DEFINITION: “Insurance,” by definition, is an agreement or contract between a provider (“insurer”) and a purchaser (“policy owner”), in which the insurer promises to indemnify the policy owner, partially or wholly, in case some good or property belonging to the policy owner is accidentally harmed or destroyed.
An insurance contract is referred to as a “policy.” The policy specifies the parties to the contract, the property indemnified, the amount of the indemnification, and the precise conditions that must be fulfilled in order for indemnification to occur.
“Life insurance” is a type of insurance in which the “good” indemnified is the life of the policy owner.
By its nature, life insurance necessarily involves a third party, called the “beneficiary,” who is appointed by the policy owner to receive the indemnification upon the latter’s death.
ETYMOLOGY: The word “life” derives from the Middle English word lif, and the Old English word līf, both meaning “life.” The Old English noun līf is connected to the verb libban, meaning “to live,” which in turn is related to the Old High German verb leben, with the same meaning.
The word “insurance” derives from the Middle English verb insuren, meaning “to insure,” which is probably an alternative form of the verb assuren, meaning “to assure.” Assuren, in turn, derives, via the Middle French verb assurer, from the Medieval Latin verb assecurare. The word assecurare is composed of the classical Latin preposition ad, meaning “towards,” “at,” “on,” or “according to,” and the adjective, sēcūrus, meaning “free from care,” “safe,” or “secure.”
USAGE: Life insurance shares some of its technical terms with other forms of insurance.
We have already mentioned the terms “policy” and “beneficiary.” Another such term is “premium,” which is a payment made according to the terms of an insurance policy by the policy owner to the insurer that is made in a pre-established amount according to a pre-established schedule.
A term that is unique to life insurance is “underwriting,” which is the process by which an insurer determines whether a policy on a certain person’s life shall be issued, and if so, at what price and under what conditions.
The main conditions that the prospective policy owner is usually required to satisfy are minimal conditions pertaining to the state of his health. A person meeting such conditions is said to be “insurable.”
Life insurance policies are offered on the market in a variety of forms, but the following distinction is fundamental:
- Protection policies: Also known as “term life,” this is the simplest form of life insurance and the one most similar to other forms of insurance, such as fire insurance. Term life policies are in force for a set period of time and specify dollar amounts for the monthly premium and the benefit amount payable to the beneficiary in the event of the policy owner’s death. Term life policies do not accumulate any cash value.

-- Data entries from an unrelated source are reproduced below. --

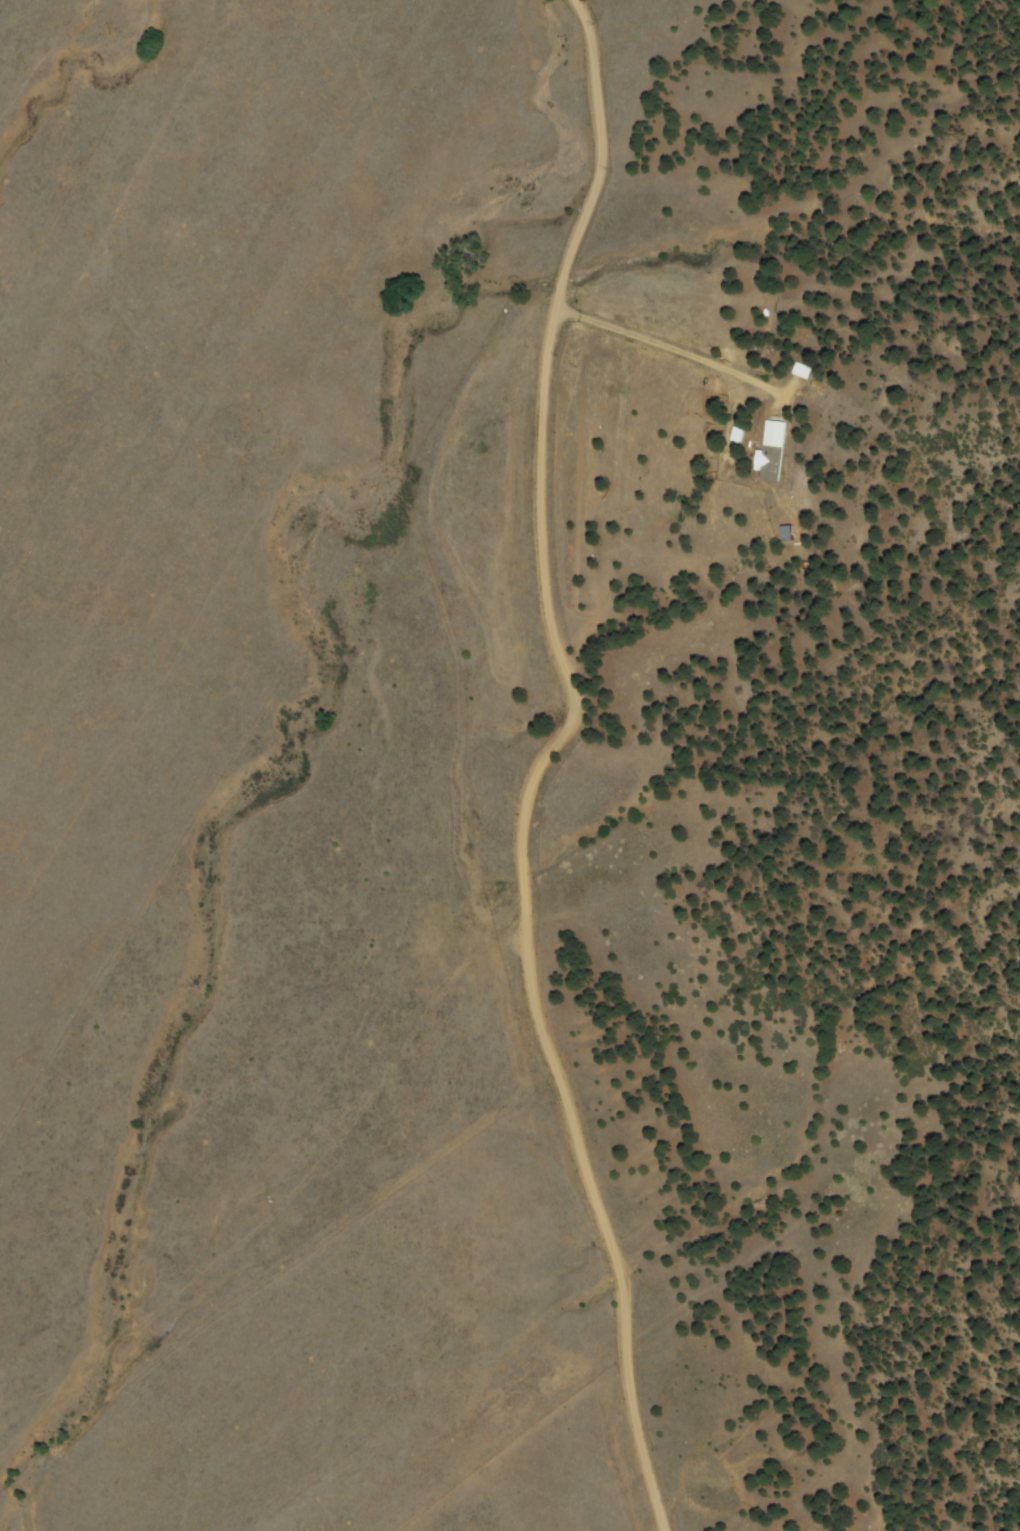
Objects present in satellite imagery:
building: (801, 370)
building: (771, 450)
building: (785, 533)
road: (790, 605)
road: (542, 772)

- Investment policies: The best-known variant of this form of life insurance is “whole life.” Like term life policies, whole life policies also specify dollar amounts for the monthly premium and the benefit amount payable to the beneficiary in the event of the policy owner’s death. However, they are in force for the life of the policy owner, however long that may be. In addition, whole life policies accumulate a cash “endowment” amount that may be distributed to the policy owner during his lifetime.
Benefit payments from either form of life insurance policy may be taken by the beneficiary either as a lump sum or as an annuity—which is paid in regular installments for either a specified period or for the life of the beneficiary.
There are several other types of life insurance policies, but they are basically variants on these two themes.